Existing law, the federal Patient Protection and Affordable Care Act (PPACA), enacts various health care coverage market reforms that take effect January 1, 2014, and exempts health insurance coverage that provides excepted benefits from those reforms. PPACA requires each state to establish an American Health Benefits Exchange and allows qualified individuals to obtain premium assistance for coverage purchased through the Exchange. PPACA specifies that this premium assistance is not available if the individual is eligible for affordable employer-sponsored coverage that provides minimum value, as specified.

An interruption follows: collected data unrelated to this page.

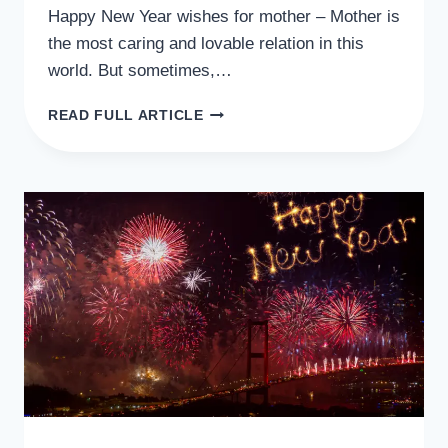
Happy New Year wishes for mother – Mother is
the most caring and lovable relation in this
world. But sometimes,…
50
READ FULL ARTICLE
HEART
WARMING
HAPPY
NEW
YEAR
WISHES
FOR
MOTHER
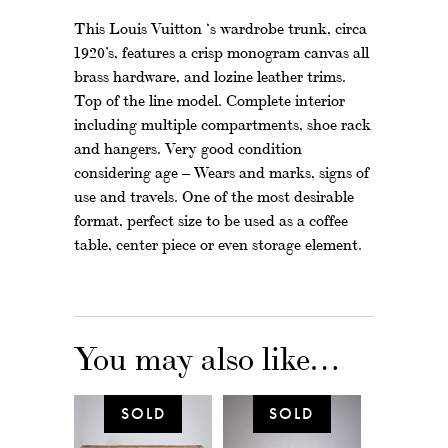
This Louis Vuitton ‘s wardrobe trunk, circa
1920’s, features a crisp monogram canvas all
brass hardware, and lozine leather trims.
Top of the line model. Complete interior
including multiple compartments, shoe rack
and hangers. Very good condition
considering age – Wears and marks, signs of
use and travels. One of the most desirable
format, perfect size to be used as a coffee
table, center piece or even storage element.
You may also like…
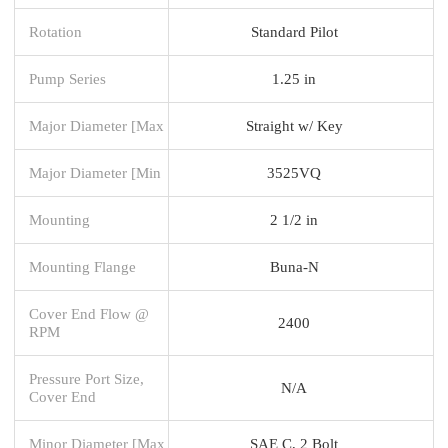
Rotation
Standard Pilot
Pump Series
1.25 in
Major Diameter [Max
Straight w/ Key
Major Diameter [Min
3525VQ
Mounting
2 1/2 in
Mounting Flange
Buna-N
Cover End Flow @
2400
RPM
Pressure Port Size,
N/A
Cover End
Minor Diameter [Max
SAE C, 2 Bolt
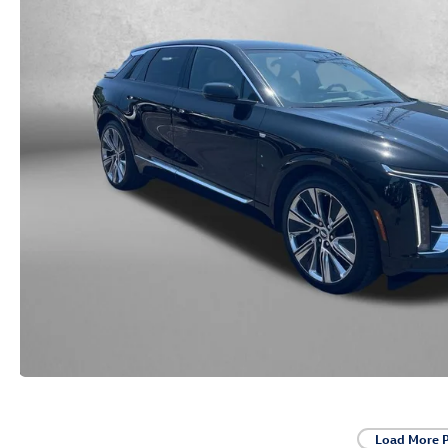
Load More 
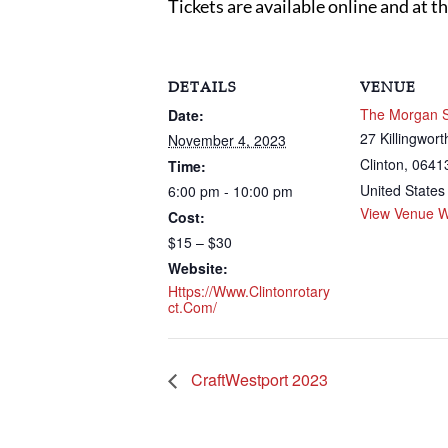
Tickets are available online and at t
DETAILS
VENUE
The Morgan 
Date:
27 Killingwor
November 4, 2023
Clinton
,
0641
Time:
United States
6:00 pm - 10:00 pm
View Venue W
Cost:
$15 – $30
Website:
Https://www.clintonrotary
Ct.com/
CraftWestport 2023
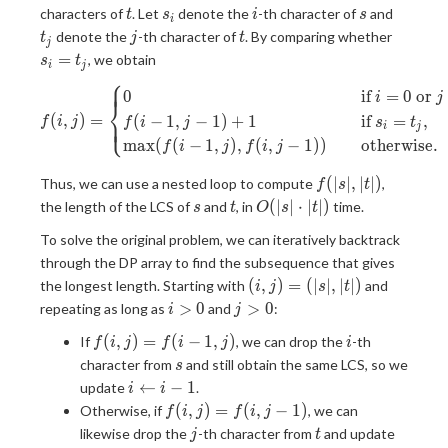
t
s_i
i
s
t_j
characters of
. Let
denote the
-th character of
and
t
s
i
s
i
j
t
s_i=t_j
denote the
-th character of
. By comparing whether
t
j
t
j
=
, we obtain
s
t
i
j
⎧
⎪
⎪
f(i, j)= \begin{cases} 0&\qua
0
if
=
0
or
i
j
⎨
(
,
)
=
(
−
1
,
−
1
)
+
1
if
=
,
⎪
⎩
⎪
f
i
j
f
i
j
s
t
i
j
m
a
x
(
(
−
1
,
)
,
(
,
−
1
)
)
otherwise.
f
i
j
f
i
j
f(|s|,
(
∣
∣
,
∣
∣
)
Thus, we can use a nested loop to compute
,
f
s
t
|t|)
s
t
O(|s|\cdot|t|)
(
∣
∣
⋅
∣
∣
)
the length of the LCS of
and
, in
time.
s
t
O
s
t
To solve the original problem, we can iteratively backtrack
through the DP array to find the subsequence that gives
(i,
(
,
)
=
(
∣
∣
,
∣
∣
)
the longest length. Starting with
and
i
j
s
t
j)=
i\gt0
j\gt0
>
0
>
0
repeating as long as
and
:
i
j
(|s|,
f(i,
i
(
,
)
=
(
−
1
,
)
If
, we can drop the
-th
|t|)
f
i
j
f
i
j
i
j)=f(i-
s
character from
and still obtain the same LCS, so we
s
1, j)
i\leftarrow
←
−
1
update
.
i
i
i-1
f(i,
(
,
)
=
(
,
−
1
)
Otherwise, if
, we can
f
i
j
f
i
j
j)=f(i,
j
t
j\lefta
likewise drop the
-th character from
and update
j
t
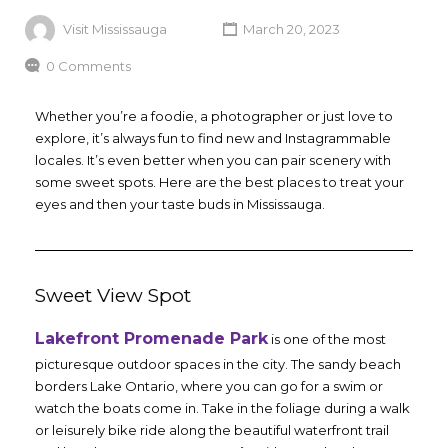
Visit Mississauga
March 20, 2023
0 Comments
Whether you’re a foodie, a photographer or just love to
explore, it’s always fun to find new and Instagrammable
locales. It’s even better when you can pair scenery with
some sweet spots. Here are the best places to treat your
eyes and then your taste buds in Mississauga.
Sweet View Spot
Lakefront Promenade Park
is one of the most
picturesque outdoor spaces in the city. The sandy beach
borders Lake Ontario, where you can go for a swim or
watch the boats come in. Take in the foliage during a walk
or leisurely bike ride along the beautiful waterfront trail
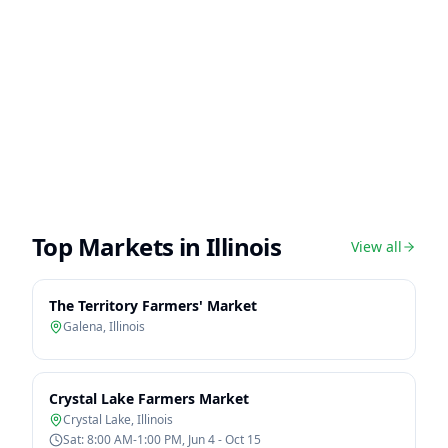
Top Markets in
Illinois
View all
The Territory Farmers' Market
Galena
,
Illinois
Crystal Lake Farmers Market
Crystal Lake
,
Illinois
Sat: 8:00 AM-1:00 PM, Jun 4 - Oct 15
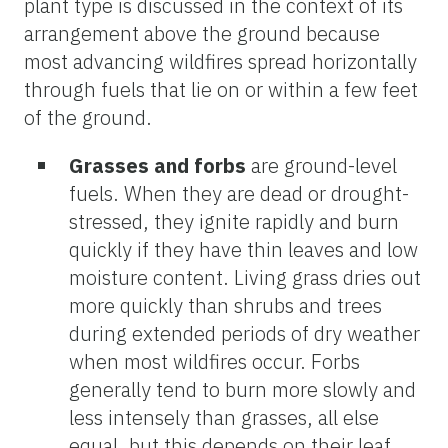
plant type is discussed in the context of its
arrangement above the ground because
most advancing wildfires spread horizontally
through fuels that lie on or within a few feet
of the ground.
Grasses and forbs
are ground-level
fuels. When they are dead or drought-
stressed, they ignite rapidly and burn
quickly if they have thin leaves and low
moisture content. Living grass dries out
more quickly than shrubs and trees
during extended periods of dry weather
when most wildfires occur. Forbs
generally tend to burn more slowly and
less intensely than grasses, all else
equal, but this depends on their leaf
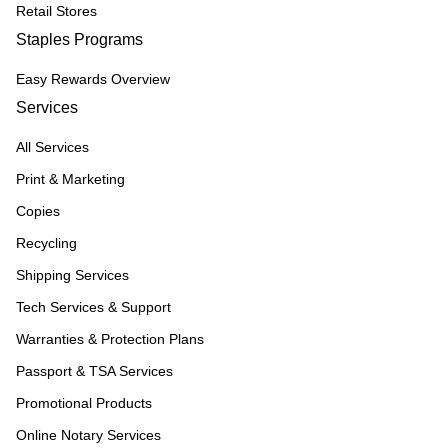
Retail Stores
Staples Programs
Easy Rewards Overview
Services
All Services
Print & Marketing
Copies
Recycling
Shipping Services
Tech Services & Support
Warranties & Protection Plans
Passport & TSA Services
Promotional Products
Online Notary Services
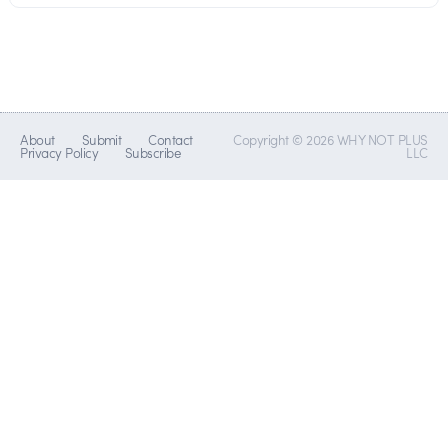
About
Submit
Contact
Copyright © 2026 WHY NOT PLUS
Privacy Policy
Subscribe
LLC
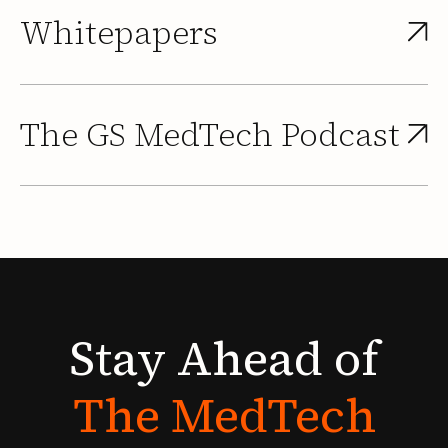
Whitepapers
The GS MedTech Podcast
Stay
Ahead
of
The
MedTech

Existing law, the Knox-Keene Health Care Service Plan Act of 1975, provides for the licensure and regulation of health care service plans by the Department of Managed Health Care and makes a willful violation of the act a crime. Existing law
provides for the regulation of health insurers by the Insurance Commissioner. Existing law requires that health benefit plans issued by health insurers and health care service plans in the small group market and the individual market comply with specified requirements. Existing law defines a health benefit plan for the purpose of health benefit plans issued by health insurers to exclude a policy or certificate of specified disease or hospital confinement indemnity if the insurer certifies to the commissioner that the policy is being offered as supplemental health insurance and not as a substitute for essential health benefits. Existing law requires an insurer issuing these policies in the small group market or the individual market to require that the persons to be covered are covered by coverage that is not designed to serve as supplemental coverage.
This bill would extend that requirement to a nongrandfathered health care service plan that offers, amends, or
renews a group health plan contract and an insurer issuing a policy, except a health care service plan or insurer issuing a specialized health care service plan or policy, that provides less than 60% minimum value in the large group market and would require that the persons to be covered are also covered by a contract or plan that provides at least 60% minimum value. The bill would not apply to limited wraparound coverage, as described in a specified federal regulation, or a policy that provides coverage for Medicare services pursuant to federal government contracts. This bill would exempt an
insurer that is subject to specified disclosure requirements from these provisions. The bill also would not apply to certain grandfathered health insurance policies that provide basic health care services without annual or lifetime limits, as specified.
By expanding the scope of an existing crime, with respect to the regulation of health care service plans, this bill would impose a state-mandated local program.
The California Constitution requires the state to reimburse local agencies and school districts for certain costs mandated by the state. Statutory provisions establish procedures for making that reimbursement.
This bill would provide that no reimbursement is required by this act for a specified reason.